#### Provided information

+--

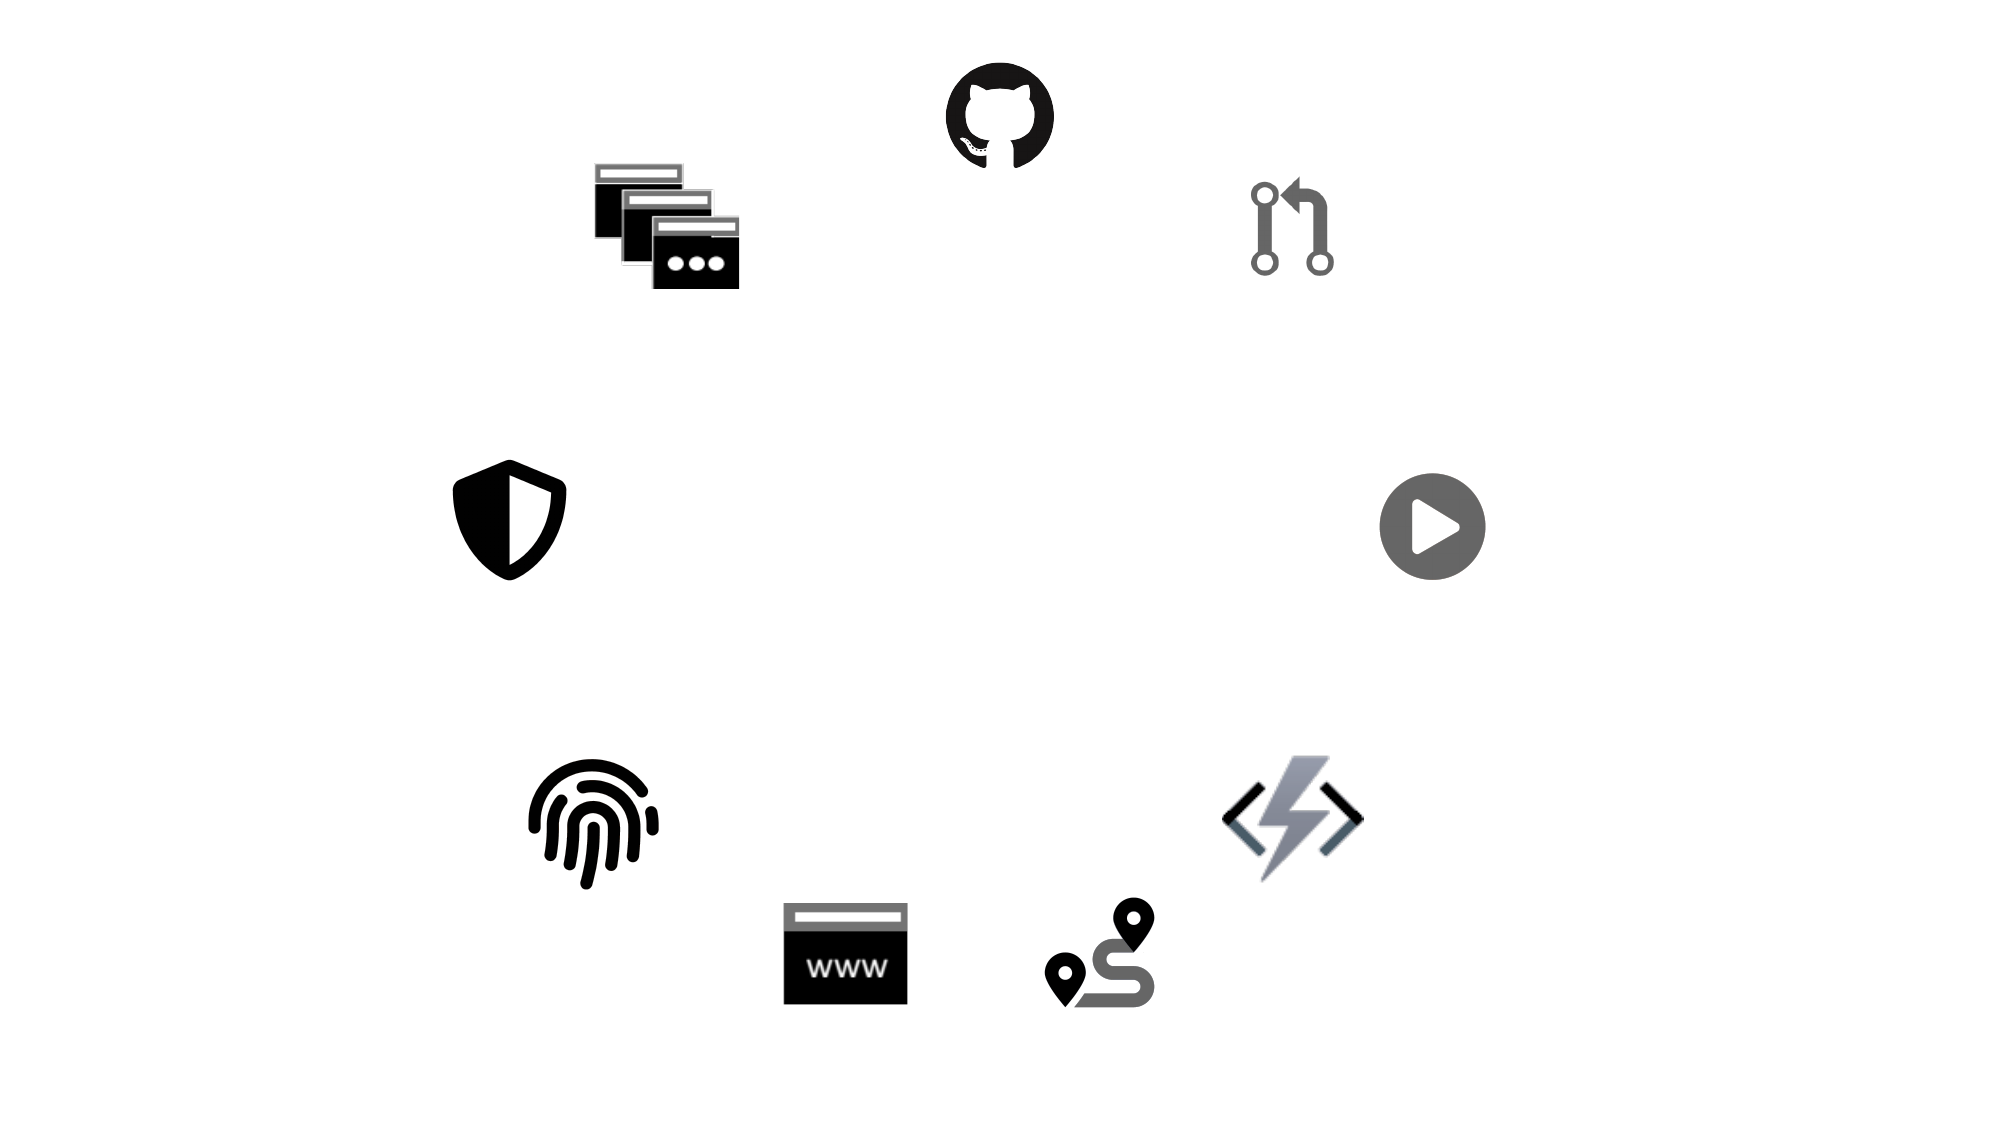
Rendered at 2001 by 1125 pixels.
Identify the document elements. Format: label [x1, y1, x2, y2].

picture [781, 902, 911, 1010]
picture [447, 458, 572, 583]
picture [927, 43, 1072, 188]
picture [1222, 748, 1364, 891]
picture [1378, 472, 1487, 581]
picture [523, 753, 667, 895]
picture [1251, 176, 1335, 276]
picture [1038, 889, 1166, 1012]
picture [594, 162, 740, 290]
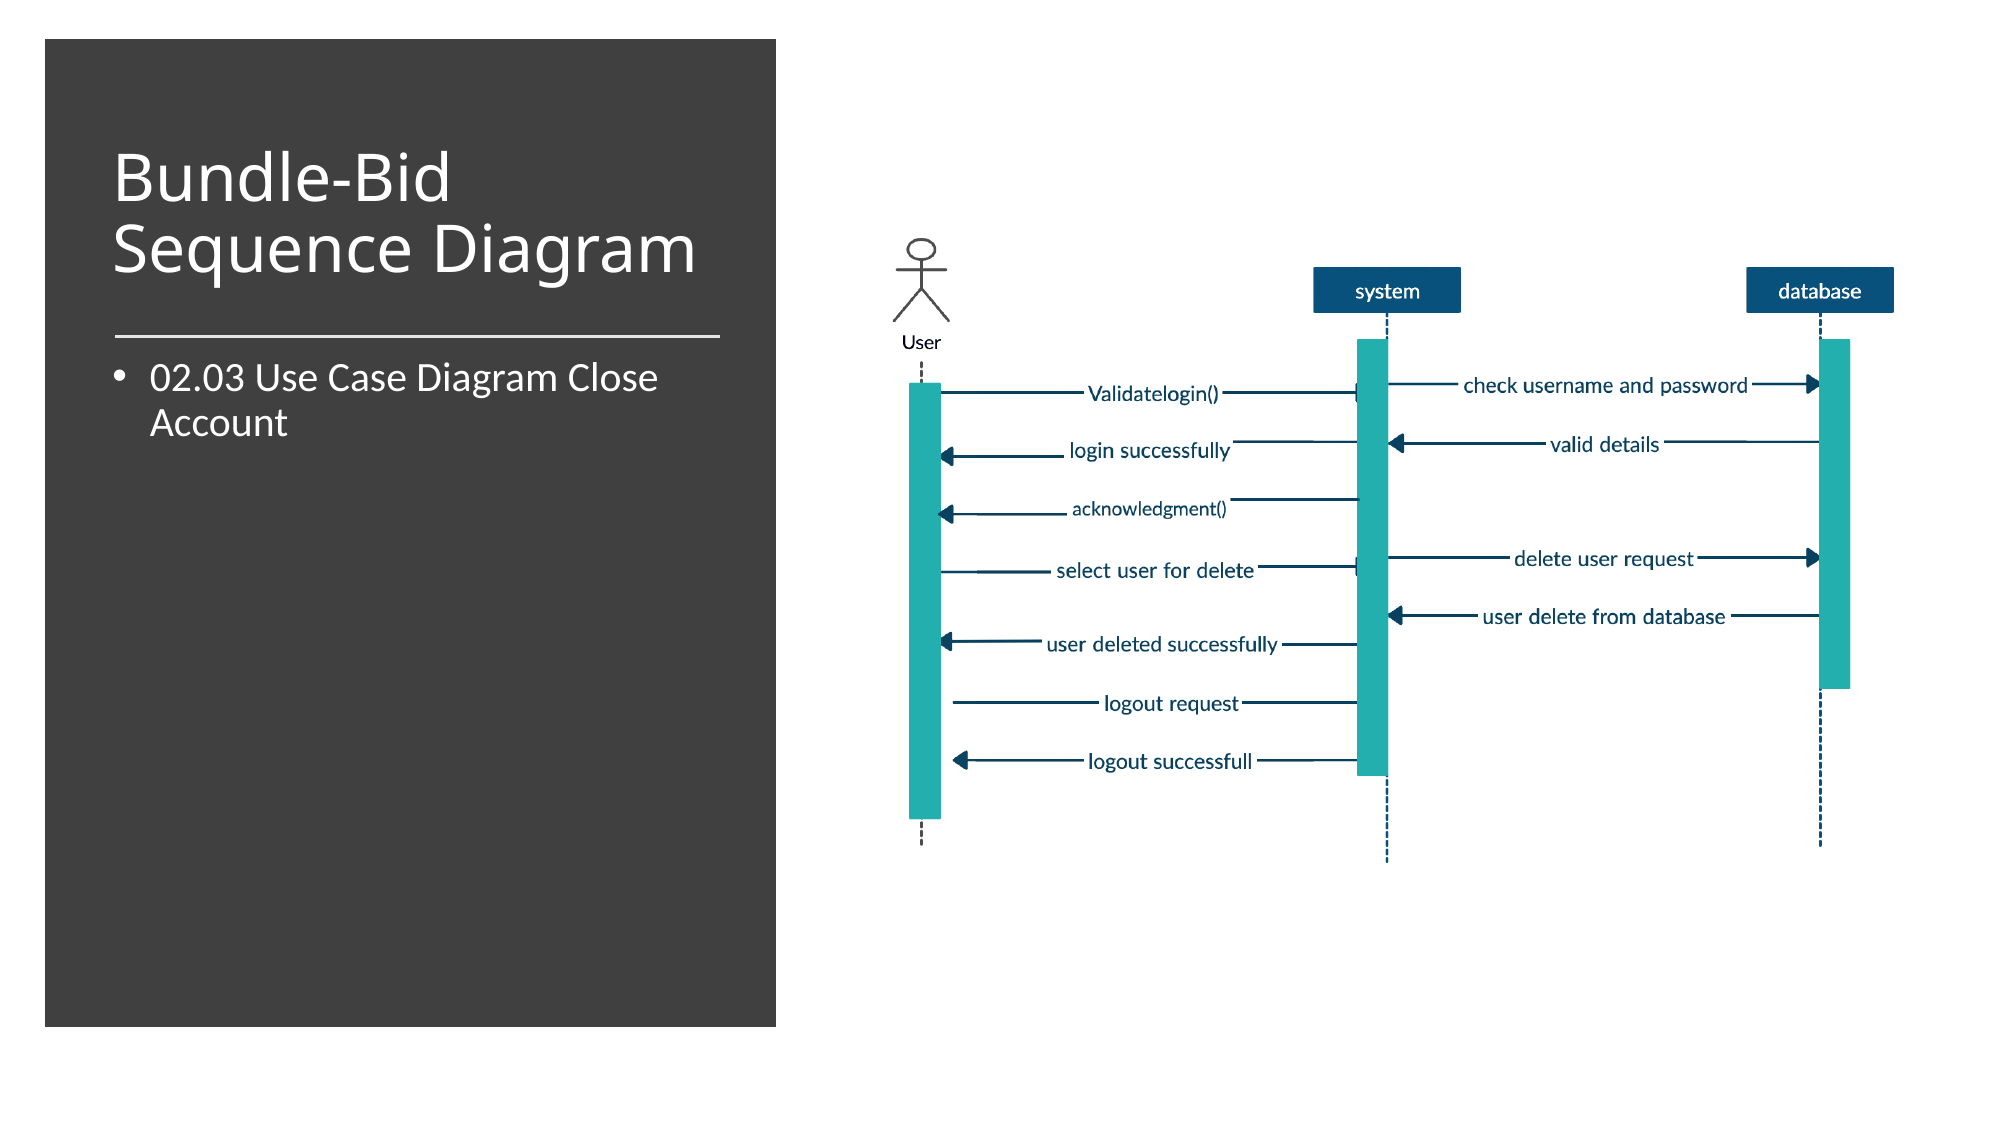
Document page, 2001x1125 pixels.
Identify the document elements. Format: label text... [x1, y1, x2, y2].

title Bundle-Bid Sequence Diagram [97, 105, 725, 326]
list 02.03 Use Case Diagram Close Account [97, 348, 725, 967]
picture [838, 210, 1921, 890]
text_box [54, 49, 767, 1018]
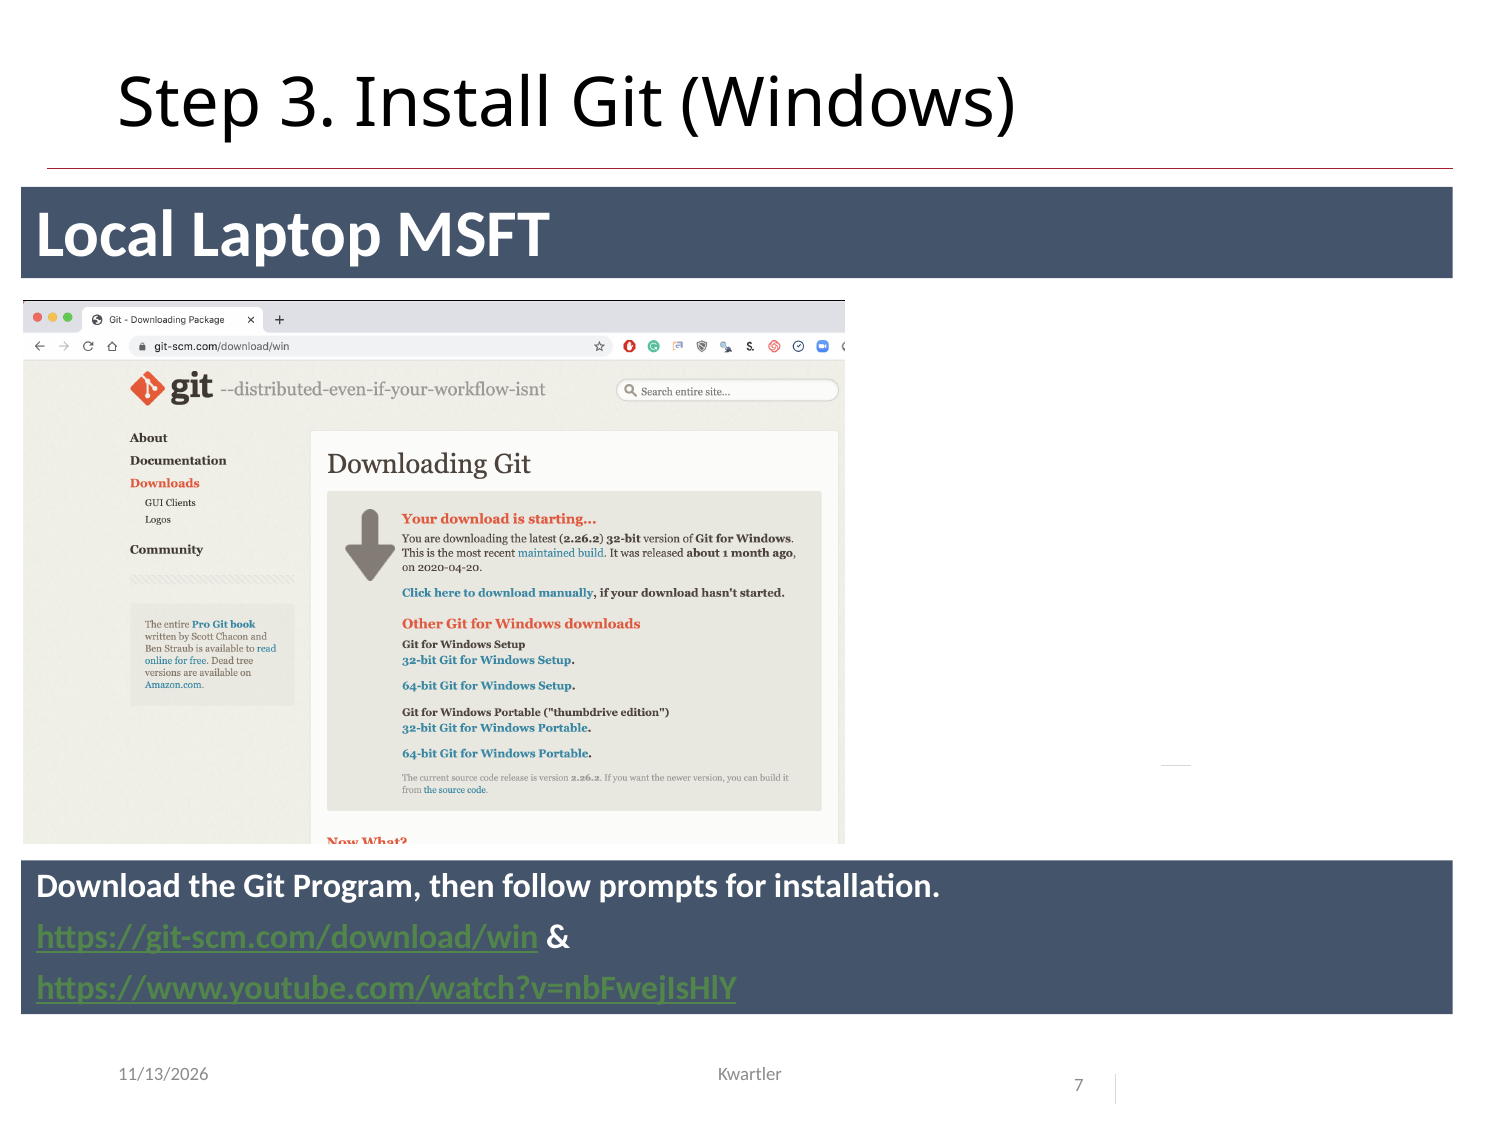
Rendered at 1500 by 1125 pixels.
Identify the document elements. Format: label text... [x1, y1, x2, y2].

slide_number 7 [1059, 1042, 1200, 1103]
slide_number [103, 1042, 441, 1103]
text_box Download the Git Program, then follow prompts for installation. https://git-scm.com/download/win & https://www.youtube.com/watch?v=nbFwejIsHlY [21, 860, 1453, 1015]
title Step 3. Install Git (Windows) [103, 59, 1397, 157]
picture [23, 300, 845, 844]
list Local Laptop MSFT [21, 186, 1453, 279]
footer Kwartler [496, 1042, 1004, 1103]
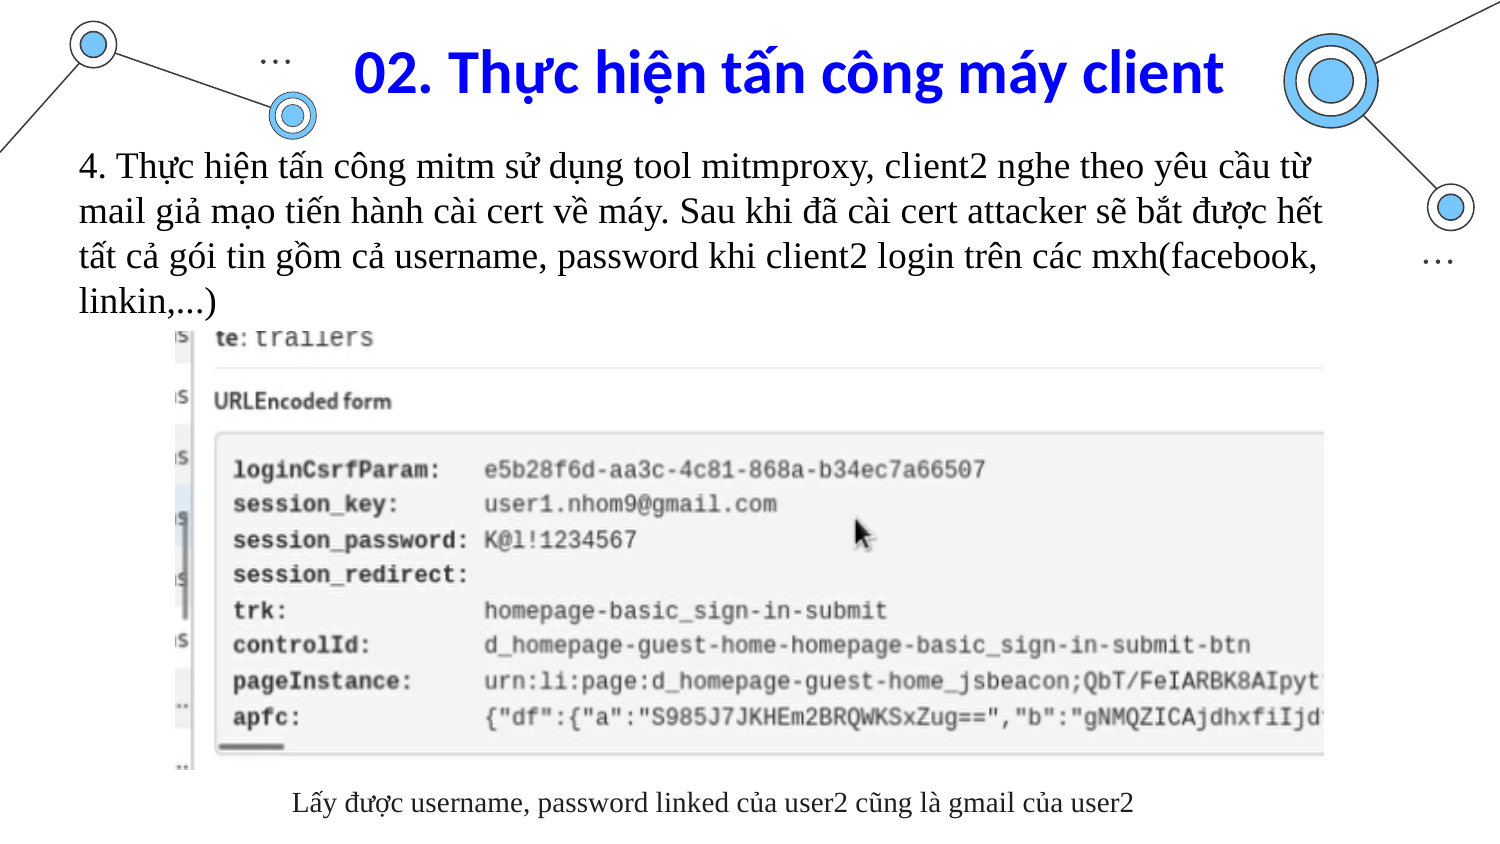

+--

#### Work to complete
Search the records for the word "Rendered" and copy every line where it occurs.

#### Result of the exercise
Rendered at 2001 by 1125 pixels.
Rendered at 1500 by 1125 pixels.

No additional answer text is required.